Deformity Correction

  • Congenital Issues: Conditions present at birth

  • Post-Traumatic: Deformities developing after injury

  • Acquired: Deformities arising from previous conditions or treatments

Reconstruction

  • Arthrodesis: Fusing bones across a joint for stability

  • Malunion: Incorrect healing of broken bones

  • Nonunion: Failure of fracture to heal adequately

  • Infection: Managing infected fractures or sites

External Fixation Constructs

  • Components: Use of pins/wires connected with clamps to rigid bars/rings

  • Purpose: Apply compression, distraction, or neutral forces on bones

Types of Construct

  • Uniplanar: Single plane configuration

  • Biplanar: Two planes for increased stabilization

  • Circular (Ilizarov): Allows for complex deformity corrections

  • Hybrid: Combines different fixation elements for optimization

Advantages of External Fixation

  • Simplicity & Ease of Application: Rapid setup in acute situations

  • Minimal Blood Loss: Less invasive compared to other methods

  • Adjustability Post-Surgery: Allows for modifications after placement

  • Access for Wound Management: Enables hygiene and treatment without removal

Disadvantages of External Fixation

  • Anatomical Risks: Need to be aware of surrounding structures (Safe Zones)

  • Pin/Wire Site Infections: Risk factor in external fixation procedures

  • Joint Contractures: Possible stiffness arising from prolonged application

  • Prolonged Healing Times: Delays in bony healing can occur

Safety Factors in External Fixation

  • Pin/Wire Placement: Avoid insertion within the fracture site

  • Drilling Technique: Slow speeds recommended to prevent thermal damage to bone

Stability Factors

Pin/Wire Location

  • Optimal placement technique for stability

Maximal Pin Span

  • Span between pins influences overall stability

Number of Pins/Wires

  • WILH Principle: More pins lead to better distribution of forces and enhanced construct stiffness

Pin/Wire Size

  • Torsional Strength: Stronger with increased radius, optimal diameter is less than 1/3 of bone diameter

Insertion Technique

  • Placement techniques critical to ensure stability, including the conditions of the thread-shank junction and using the proximal cortex for insertion

Circular Frames

  • Wires at 90 degrees offer better stiffness than at 45 degrees

  • Increased wire tension enhances the stability of circular frames

Pre-Drilling Advice

  • Low-speed drilling recommended to reduce heat and enhance outcomes, HA coating can improve pull-out strength

Material Considerations

Carbon Fiber Rods

  • Advantages: Stiffer than steel, lightweight, and radiolucent for imaging

Structural Considerations

  • Bone-Rod Distance: Closer distances increase stiffness

  • In-Line Stacking: Stacking rods in-line improves stability

  • Cross Stacking: Additional rods placed at 90° to primary rods enhance strength further.

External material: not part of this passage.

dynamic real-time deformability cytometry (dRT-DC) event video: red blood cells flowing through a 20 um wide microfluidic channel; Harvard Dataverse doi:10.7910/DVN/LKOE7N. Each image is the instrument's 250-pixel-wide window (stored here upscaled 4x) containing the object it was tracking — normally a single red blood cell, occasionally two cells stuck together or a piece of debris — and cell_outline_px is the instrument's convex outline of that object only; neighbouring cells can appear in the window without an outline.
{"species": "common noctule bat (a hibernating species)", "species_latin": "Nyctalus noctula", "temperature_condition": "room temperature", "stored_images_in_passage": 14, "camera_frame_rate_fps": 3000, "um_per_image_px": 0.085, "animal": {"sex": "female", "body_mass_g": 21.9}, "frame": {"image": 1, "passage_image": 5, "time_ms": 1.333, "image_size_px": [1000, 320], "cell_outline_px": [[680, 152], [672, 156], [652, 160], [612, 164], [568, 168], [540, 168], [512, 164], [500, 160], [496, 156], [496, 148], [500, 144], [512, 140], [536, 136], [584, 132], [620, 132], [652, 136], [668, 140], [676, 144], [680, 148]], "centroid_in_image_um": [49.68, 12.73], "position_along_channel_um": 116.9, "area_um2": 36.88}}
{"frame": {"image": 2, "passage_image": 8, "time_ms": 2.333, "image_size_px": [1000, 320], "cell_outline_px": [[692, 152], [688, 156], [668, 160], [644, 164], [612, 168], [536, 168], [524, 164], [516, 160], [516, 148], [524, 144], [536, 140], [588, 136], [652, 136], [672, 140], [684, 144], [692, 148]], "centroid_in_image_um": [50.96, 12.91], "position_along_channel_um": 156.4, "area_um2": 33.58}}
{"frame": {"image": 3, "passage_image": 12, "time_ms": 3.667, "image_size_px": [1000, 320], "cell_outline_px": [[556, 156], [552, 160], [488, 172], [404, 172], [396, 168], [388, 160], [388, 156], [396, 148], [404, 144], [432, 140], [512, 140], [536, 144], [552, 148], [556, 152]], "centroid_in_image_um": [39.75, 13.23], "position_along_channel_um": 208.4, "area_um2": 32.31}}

Application Types of External Fixators

Spanning External Fixators

  • Portable Traction: Provides reduction options for fractures

  • Ligamentotaxis: Utilizes biological tissue traction for fracture reduction

Compression External Fixators

  • Used for:

    • Managing infections in arthrodesis cases

Distraction External Fixators

  • Limb Lengthening: Achieved through distraction osteogenesis, typically at a rate of 1mm per day

  • Capable of performing multiplanar corrections

Presentation Conclusion

  • Overview of external fixation's indications and biomechanical principles.